━━━━━ INPUT
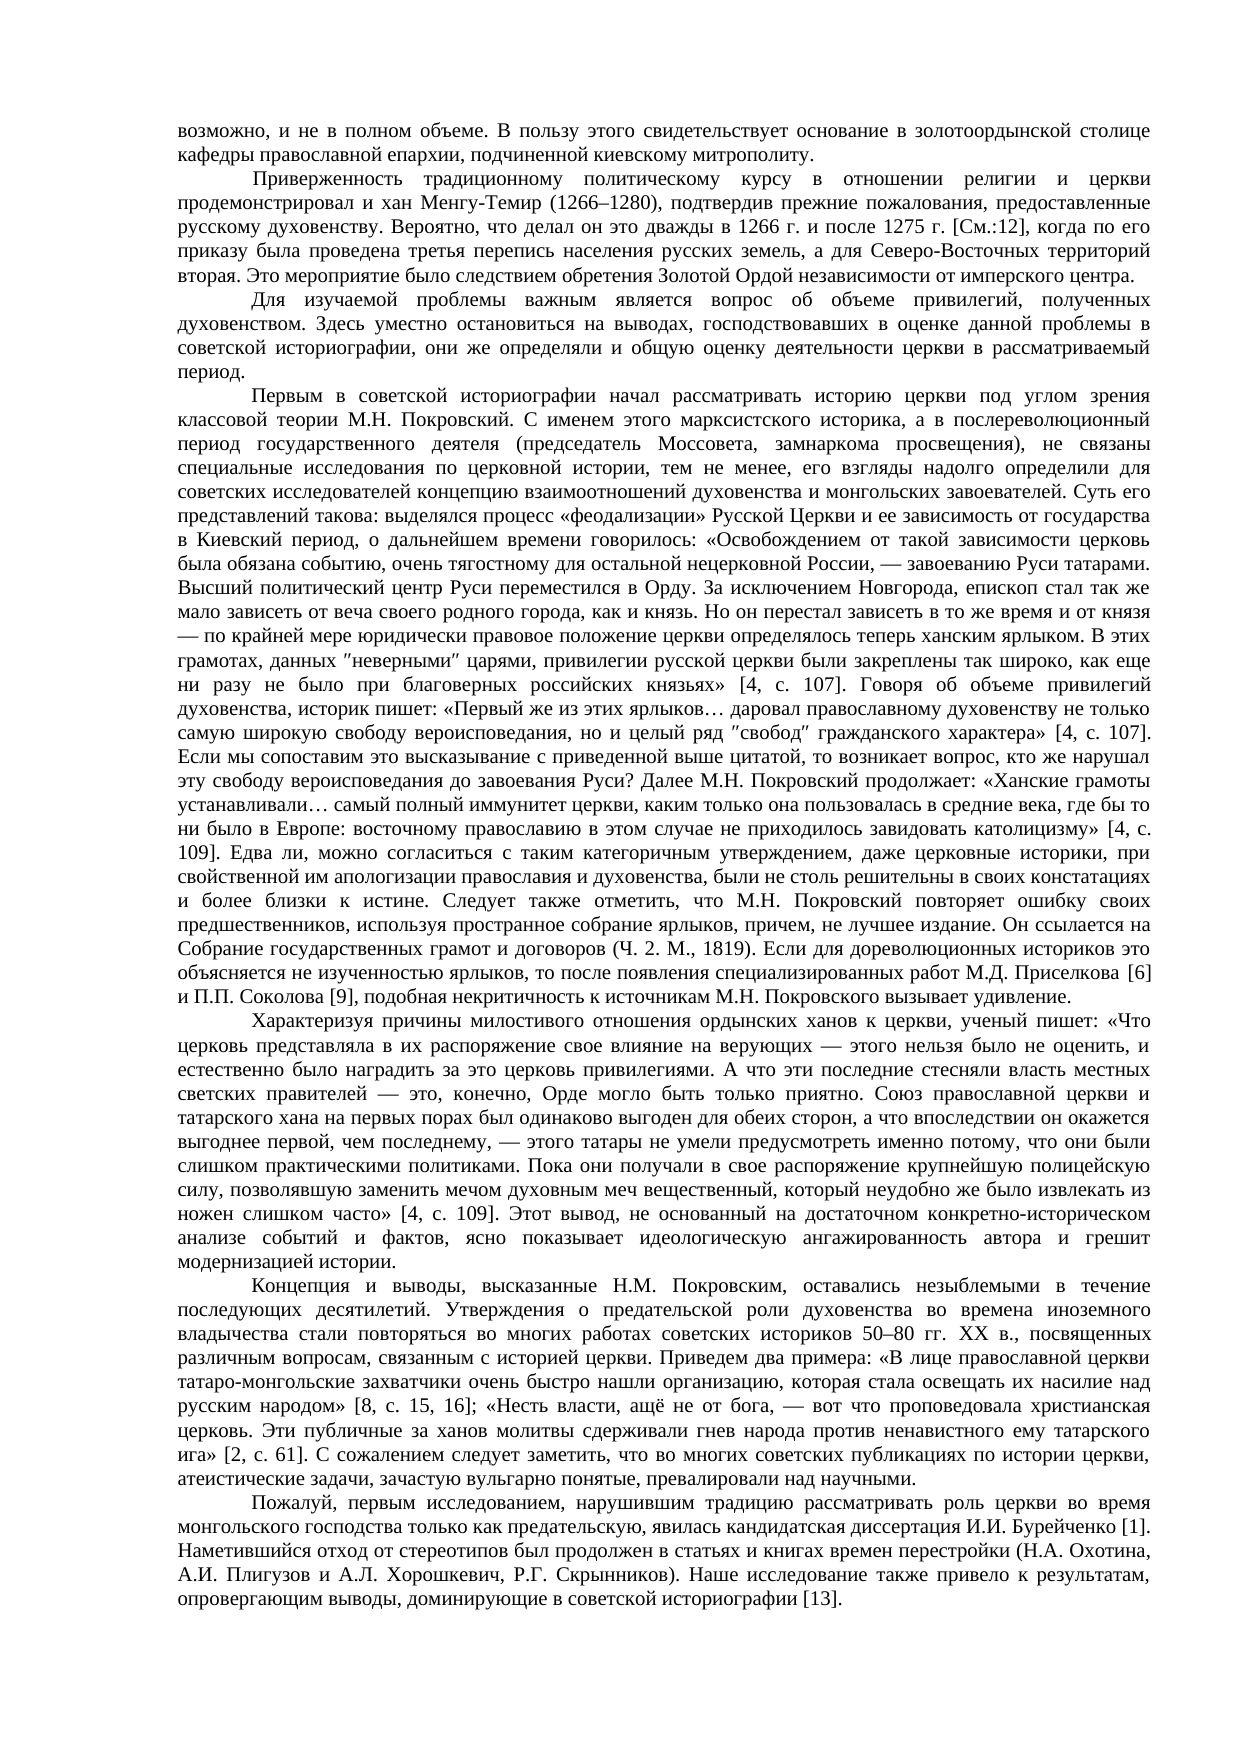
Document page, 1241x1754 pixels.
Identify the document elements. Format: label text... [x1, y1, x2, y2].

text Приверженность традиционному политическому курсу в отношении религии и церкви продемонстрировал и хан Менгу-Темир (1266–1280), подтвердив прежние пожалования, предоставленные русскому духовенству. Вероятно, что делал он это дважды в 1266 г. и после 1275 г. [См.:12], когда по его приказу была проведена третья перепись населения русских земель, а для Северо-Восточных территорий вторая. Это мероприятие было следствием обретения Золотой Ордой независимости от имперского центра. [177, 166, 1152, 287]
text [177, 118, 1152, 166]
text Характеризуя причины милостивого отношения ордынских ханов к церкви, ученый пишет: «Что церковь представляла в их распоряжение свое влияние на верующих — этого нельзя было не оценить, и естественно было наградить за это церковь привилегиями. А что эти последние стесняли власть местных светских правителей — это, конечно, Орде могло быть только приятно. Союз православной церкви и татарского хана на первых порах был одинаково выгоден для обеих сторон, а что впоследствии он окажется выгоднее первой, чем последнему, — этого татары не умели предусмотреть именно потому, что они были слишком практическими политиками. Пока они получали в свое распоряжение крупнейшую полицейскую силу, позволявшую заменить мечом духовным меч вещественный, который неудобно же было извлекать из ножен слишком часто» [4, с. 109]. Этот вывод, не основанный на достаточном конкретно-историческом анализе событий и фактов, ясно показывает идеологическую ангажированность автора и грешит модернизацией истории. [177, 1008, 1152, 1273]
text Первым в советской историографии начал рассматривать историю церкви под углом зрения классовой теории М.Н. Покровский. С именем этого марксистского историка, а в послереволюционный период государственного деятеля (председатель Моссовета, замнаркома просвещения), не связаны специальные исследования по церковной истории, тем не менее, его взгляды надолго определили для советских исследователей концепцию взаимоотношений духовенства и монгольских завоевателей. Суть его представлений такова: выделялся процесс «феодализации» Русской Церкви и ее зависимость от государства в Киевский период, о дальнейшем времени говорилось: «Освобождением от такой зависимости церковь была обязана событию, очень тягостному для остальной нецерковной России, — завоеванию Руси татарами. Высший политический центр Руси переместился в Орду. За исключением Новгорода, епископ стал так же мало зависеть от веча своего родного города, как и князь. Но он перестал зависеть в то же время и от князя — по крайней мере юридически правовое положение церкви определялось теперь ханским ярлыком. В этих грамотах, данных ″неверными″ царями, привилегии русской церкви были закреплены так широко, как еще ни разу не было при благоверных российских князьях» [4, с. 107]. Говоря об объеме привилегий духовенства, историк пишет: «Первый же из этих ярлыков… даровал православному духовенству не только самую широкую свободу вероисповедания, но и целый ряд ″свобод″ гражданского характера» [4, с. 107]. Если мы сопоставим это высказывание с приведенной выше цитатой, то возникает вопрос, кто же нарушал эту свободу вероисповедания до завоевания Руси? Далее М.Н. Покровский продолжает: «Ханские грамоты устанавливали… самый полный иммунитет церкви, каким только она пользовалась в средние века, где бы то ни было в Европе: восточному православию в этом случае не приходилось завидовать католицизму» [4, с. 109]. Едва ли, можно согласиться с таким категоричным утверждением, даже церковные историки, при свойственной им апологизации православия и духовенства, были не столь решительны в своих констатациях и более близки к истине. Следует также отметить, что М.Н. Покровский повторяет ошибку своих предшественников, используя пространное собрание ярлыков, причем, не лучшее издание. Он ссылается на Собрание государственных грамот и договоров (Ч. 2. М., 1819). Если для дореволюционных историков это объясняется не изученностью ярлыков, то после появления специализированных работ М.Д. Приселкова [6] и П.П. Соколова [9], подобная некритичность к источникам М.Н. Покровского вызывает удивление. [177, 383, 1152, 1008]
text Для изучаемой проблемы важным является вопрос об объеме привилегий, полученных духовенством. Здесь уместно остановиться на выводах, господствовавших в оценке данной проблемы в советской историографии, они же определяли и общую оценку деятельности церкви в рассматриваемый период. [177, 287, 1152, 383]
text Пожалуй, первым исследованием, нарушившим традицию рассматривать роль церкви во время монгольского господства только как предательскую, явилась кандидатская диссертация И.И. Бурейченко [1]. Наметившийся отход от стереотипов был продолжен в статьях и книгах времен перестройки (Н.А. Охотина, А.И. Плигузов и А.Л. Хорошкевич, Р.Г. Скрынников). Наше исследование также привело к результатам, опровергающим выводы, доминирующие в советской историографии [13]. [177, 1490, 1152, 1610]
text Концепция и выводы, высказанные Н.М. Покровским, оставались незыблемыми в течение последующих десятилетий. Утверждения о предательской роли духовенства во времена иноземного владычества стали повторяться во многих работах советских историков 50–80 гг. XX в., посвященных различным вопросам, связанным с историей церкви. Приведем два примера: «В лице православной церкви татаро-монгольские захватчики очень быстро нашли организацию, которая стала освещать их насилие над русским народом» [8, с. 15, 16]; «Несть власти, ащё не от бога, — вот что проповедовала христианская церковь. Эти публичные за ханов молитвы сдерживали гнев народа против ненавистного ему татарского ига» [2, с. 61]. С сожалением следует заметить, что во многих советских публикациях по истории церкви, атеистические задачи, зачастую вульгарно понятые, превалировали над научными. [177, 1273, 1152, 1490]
━━━━━━━━━━
━━━━━ INPUT
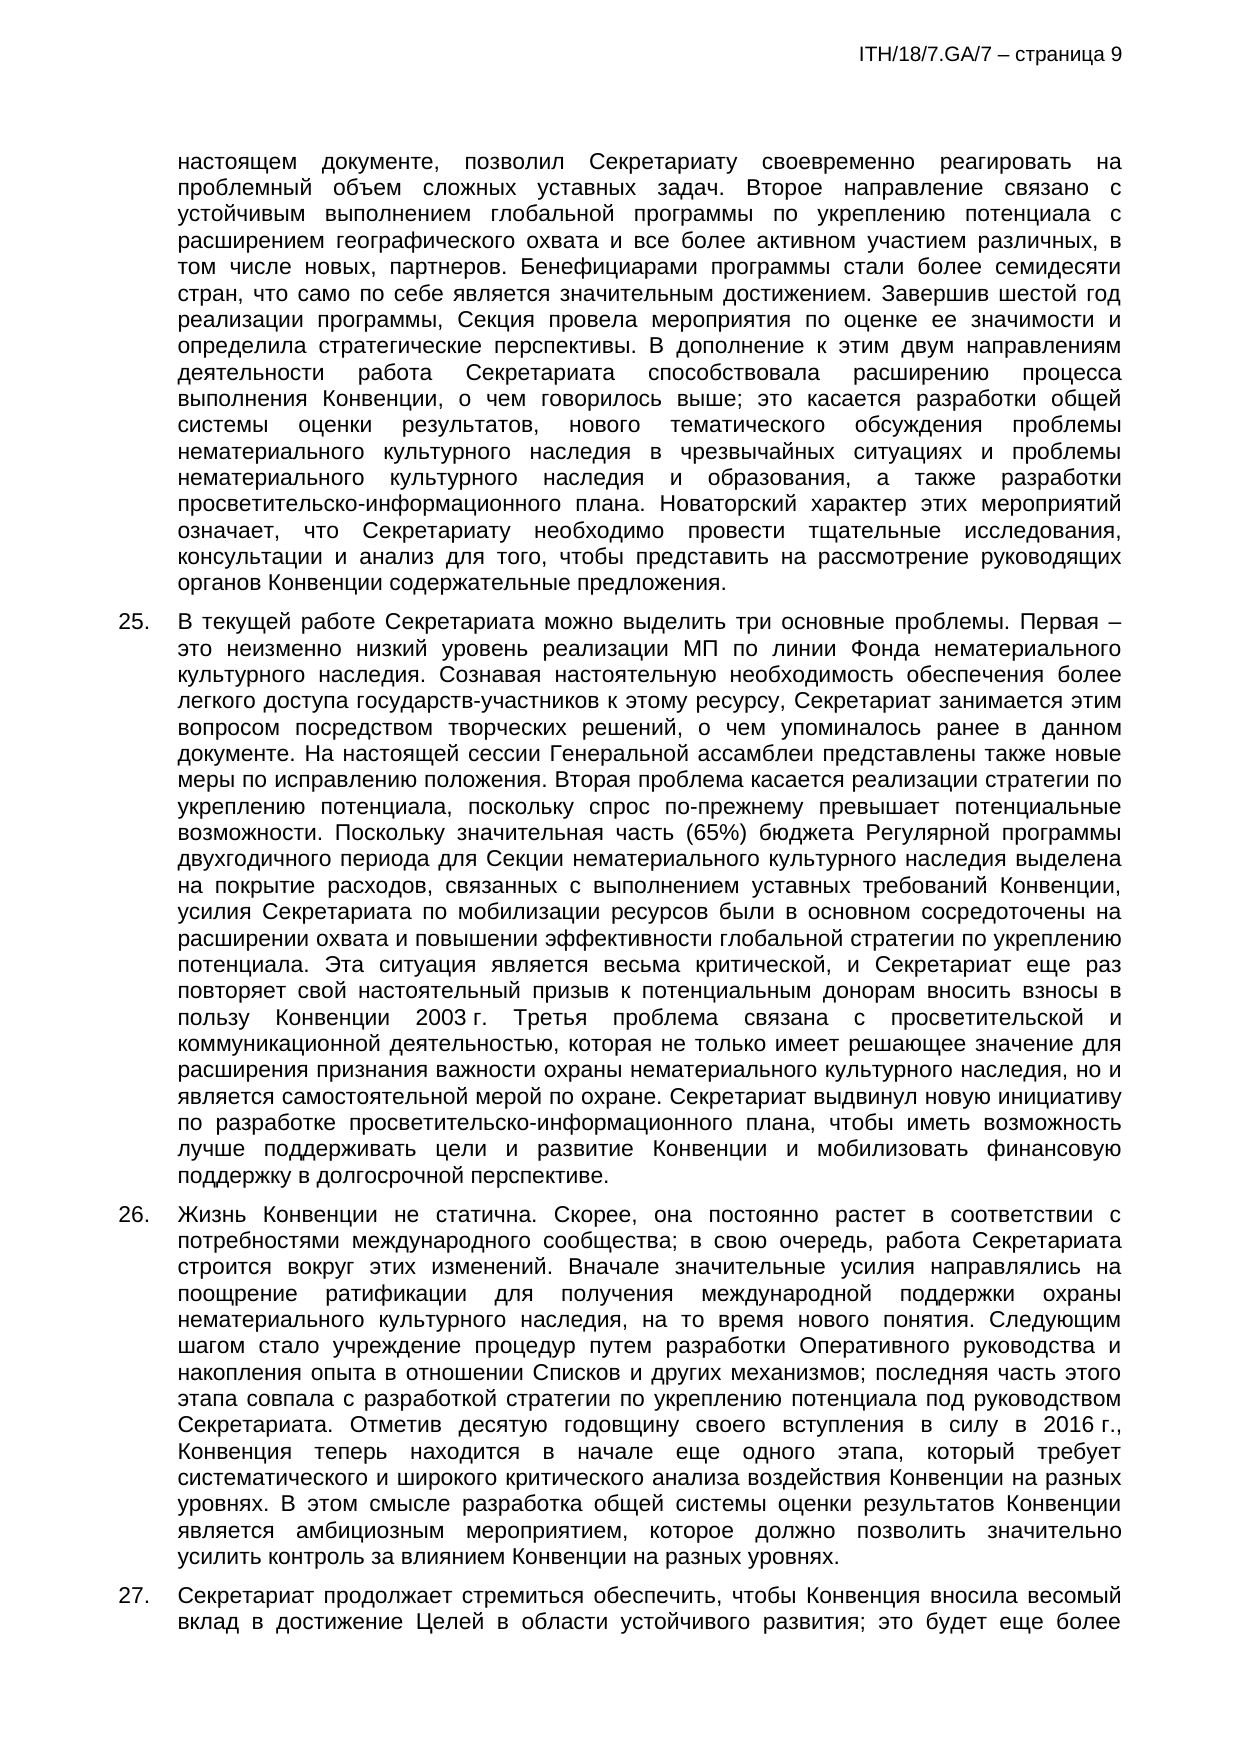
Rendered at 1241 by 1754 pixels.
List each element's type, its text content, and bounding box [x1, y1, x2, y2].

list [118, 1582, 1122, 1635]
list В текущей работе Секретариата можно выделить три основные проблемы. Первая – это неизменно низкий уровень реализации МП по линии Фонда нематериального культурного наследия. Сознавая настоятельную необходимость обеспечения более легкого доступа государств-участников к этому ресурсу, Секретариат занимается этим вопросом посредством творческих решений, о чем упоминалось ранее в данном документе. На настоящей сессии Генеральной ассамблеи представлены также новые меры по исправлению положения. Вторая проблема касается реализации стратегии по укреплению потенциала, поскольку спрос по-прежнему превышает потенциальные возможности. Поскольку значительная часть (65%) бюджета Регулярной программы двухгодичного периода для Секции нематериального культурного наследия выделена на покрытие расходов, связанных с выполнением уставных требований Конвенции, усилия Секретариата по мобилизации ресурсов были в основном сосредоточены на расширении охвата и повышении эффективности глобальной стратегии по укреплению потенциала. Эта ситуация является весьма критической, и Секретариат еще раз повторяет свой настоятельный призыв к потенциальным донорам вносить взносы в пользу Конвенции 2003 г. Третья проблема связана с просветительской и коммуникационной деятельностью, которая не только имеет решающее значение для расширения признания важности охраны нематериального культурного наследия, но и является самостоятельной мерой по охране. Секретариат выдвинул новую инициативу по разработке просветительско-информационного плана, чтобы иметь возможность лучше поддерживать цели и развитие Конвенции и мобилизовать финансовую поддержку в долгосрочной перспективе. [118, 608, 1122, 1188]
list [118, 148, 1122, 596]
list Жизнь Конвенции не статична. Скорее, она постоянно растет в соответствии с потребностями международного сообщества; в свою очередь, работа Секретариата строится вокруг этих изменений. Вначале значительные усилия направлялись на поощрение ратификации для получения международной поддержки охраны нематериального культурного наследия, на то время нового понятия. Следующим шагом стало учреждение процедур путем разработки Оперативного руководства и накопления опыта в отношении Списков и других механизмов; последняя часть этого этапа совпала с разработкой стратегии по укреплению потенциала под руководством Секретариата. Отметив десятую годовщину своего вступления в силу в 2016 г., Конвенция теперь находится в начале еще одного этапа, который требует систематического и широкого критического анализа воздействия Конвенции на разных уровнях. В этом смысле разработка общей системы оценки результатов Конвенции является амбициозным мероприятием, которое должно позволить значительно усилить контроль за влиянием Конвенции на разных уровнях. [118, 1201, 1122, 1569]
━━━━━━━━━━
WHAT IS EXPECTED: Lines to set down from above: the line with "Rendered at 1241 by 1754 pixels.", the line with "List each element's", and every line between, each exactly as written.

OUTPUT:
Rendered at 1241 by 1754 pixels.
List each element's type, its text content, and bounding box [x1, y1, x2, y2].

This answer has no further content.